もえぎ園では、トイレと同じで、基本的に職員も含めて全員が同じ風呂に入る。本人が望むなら男女も一緒に入っても構わない。
しかし同時に、嫌がっているのを無理に一緒に入れることもしない。また、男性職員と女児。女性職員と男児を一緒に入れるのはいろいろ誤解を招きかねないので原則禁止している。
とは言え、昨今は同性同士での猥褻被害なども表面化してきているので、同性同士だからといって油断はできないが。
なので、基本的には複数の職員が一緒に入ることで監視している形にはなる。
このため、子供達を風呂に入れるのが一番大変な作業と言えるかもしれない。何しろ、全員が一緒に入るわけではないので、職員はずっと風呂に入ったまま、子供達を交代で入れるわけで。
が、大変だからとここで大人の側の都合を押し付けるとやはり不信を招くことになる。大変だからこそそういう部分では手は抜かない。
「あきちゃんとはいっしょにおふろはいらない!」
園児の年少組の女の子がそんなことを言って、いつもは一緒に入っている、仲良しのはずだった女の子と一緒に風呂に入ることを拒んできた。昼間に些細なことでケンカになって、それを引きずっているのだ。

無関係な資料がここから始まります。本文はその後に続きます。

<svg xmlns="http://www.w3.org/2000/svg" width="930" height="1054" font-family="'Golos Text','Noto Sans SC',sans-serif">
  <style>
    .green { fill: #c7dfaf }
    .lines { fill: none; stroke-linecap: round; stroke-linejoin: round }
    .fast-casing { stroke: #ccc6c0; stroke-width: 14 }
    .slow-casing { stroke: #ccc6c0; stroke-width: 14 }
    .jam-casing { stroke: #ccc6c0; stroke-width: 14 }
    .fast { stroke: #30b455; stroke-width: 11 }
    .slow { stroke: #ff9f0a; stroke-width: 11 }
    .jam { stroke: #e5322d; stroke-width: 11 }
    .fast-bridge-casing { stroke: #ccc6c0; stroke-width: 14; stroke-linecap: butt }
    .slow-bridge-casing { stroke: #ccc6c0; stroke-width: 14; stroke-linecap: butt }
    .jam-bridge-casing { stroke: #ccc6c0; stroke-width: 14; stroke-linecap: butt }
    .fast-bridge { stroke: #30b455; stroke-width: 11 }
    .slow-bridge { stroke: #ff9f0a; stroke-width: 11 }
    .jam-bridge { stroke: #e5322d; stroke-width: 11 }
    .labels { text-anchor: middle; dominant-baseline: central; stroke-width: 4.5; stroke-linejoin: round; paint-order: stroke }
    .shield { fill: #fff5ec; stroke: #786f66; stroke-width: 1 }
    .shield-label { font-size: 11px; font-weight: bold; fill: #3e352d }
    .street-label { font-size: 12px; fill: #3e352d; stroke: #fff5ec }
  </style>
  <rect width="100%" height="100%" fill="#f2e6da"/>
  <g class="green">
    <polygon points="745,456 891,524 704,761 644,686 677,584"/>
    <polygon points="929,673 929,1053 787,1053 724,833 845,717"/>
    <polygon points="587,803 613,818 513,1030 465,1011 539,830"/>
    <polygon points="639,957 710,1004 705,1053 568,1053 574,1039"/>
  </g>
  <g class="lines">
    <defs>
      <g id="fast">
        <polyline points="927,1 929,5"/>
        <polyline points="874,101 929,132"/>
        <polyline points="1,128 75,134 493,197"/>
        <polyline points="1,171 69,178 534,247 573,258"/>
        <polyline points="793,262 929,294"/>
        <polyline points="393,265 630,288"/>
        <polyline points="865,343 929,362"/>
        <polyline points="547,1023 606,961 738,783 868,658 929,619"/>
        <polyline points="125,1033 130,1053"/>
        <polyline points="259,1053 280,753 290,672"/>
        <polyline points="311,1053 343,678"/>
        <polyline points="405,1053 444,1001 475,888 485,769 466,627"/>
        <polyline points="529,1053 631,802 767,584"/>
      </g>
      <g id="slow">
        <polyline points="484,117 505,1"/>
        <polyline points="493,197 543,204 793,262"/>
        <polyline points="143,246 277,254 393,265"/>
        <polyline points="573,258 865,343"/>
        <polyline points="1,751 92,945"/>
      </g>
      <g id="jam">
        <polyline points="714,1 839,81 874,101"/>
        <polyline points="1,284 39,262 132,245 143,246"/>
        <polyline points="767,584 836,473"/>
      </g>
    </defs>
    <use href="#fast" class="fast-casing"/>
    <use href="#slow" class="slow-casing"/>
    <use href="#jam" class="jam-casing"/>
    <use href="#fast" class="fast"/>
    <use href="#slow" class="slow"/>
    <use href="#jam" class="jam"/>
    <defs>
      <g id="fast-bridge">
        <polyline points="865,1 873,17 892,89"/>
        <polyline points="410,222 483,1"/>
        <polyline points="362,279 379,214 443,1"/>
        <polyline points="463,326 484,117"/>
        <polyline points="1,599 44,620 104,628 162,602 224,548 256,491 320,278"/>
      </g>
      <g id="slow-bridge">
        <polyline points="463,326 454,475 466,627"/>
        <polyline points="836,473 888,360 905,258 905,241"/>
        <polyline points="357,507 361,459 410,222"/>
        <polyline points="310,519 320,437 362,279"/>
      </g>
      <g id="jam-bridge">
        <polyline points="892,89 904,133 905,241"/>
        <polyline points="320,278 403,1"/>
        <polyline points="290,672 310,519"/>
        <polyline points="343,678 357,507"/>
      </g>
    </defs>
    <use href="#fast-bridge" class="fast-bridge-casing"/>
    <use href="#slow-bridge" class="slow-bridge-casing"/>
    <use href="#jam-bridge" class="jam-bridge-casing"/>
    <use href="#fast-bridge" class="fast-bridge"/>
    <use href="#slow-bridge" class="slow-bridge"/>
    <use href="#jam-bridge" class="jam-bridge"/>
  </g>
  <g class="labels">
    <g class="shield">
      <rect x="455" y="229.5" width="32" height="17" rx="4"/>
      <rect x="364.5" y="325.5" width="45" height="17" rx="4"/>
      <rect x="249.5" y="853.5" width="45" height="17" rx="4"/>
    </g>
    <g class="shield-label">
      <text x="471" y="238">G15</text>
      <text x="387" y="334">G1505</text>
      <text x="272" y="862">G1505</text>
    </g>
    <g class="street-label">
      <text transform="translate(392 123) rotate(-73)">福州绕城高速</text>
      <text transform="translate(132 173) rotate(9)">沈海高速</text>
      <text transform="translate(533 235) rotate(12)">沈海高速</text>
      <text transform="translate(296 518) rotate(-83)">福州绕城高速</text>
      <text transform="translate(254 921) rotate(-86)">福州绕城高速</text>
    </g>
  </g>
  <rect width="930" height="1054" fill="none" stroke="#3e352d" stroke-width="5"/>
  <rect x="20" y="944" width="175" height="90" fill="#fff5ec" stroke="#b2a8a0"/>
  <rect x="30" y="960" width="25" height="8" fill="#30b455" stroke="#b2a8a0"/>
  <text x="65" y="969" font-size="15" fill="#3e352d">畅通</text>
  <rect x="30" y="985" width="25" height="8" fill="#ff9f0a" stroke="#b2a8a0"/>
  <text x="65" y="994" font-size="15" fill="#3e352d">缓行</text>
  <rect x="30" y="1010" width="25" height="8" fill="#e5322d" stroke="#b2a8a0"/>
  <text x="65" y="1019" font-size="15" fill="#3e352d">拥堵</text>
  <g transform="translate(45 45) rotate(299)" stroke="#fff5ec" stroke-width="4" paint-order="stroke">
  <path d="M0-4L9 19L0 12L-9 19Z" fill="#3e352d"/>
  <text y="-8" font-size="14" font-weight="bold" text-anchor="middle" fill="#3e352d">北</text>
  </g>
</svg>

ここまでに何とか仲直りしてもらえるようにとりなしてきたものの、人間の感情というのはそんなに単純ではない。数日にわたって拗れることもある。
そういう時にも無理に一緒に入れることもない。逢えて別々にすることもある。
これらの対応を、
『子供を甘やかしてる』
と言う人間もいるが、そこで手を抜きたいがために楽をしたいがために無理に一緒に入れるのは、それこそ大人の側の<甘え>ではないのか? そういった大人の<甘え>を子供は見ていて、真似をするのではないのか?
だから敢えてここでは手間を掛ける。手間を掛けた上で本人達の関係改善を図る。拗れている原因を客観的に探り、感情が昂ぶっている間はそっとしておいて、双方が落ち着いてきたのを確認すると、それぞれに妥協案を提示したりもする。
今回の諍いは、
『双方が好きなぬいぐるみのどちらがより可愛いか?』
で言い争いになったらしい。同じぬいぐるみを取り合いになったとかではなく、それぞれのお気に入りのぬいぐるみの魅力を語り合っていて、結果として張り合いになってしまったようだ。
しかし、何をどう『可愛い』と感じるかはこれはもう完全にそれぞれの感性の問題である。『蓼食う虫も好き好き』という言葉さえあるように、同じものを同じだけ『可愛い』と感じることはまずないし、何を『可愛い』と感じるのかさえ人それぞれだ。
これは対処を誤ると決定的に関係が拗れる事例だった。だから解決を急ぐことはしない。
「そうか分かった。じゃあ、今日は別々に入ろうか」
頬を膨らませて怒っている女の子の前で跪いて視線を合わせてその主張に耳を傾ける職員の姿を、妊娠中のため、宿直職員用の風呂に入ることになっている灯安良と、彼女の付き添いとしてついていく阿礼が通りすがりに見ていたのだった。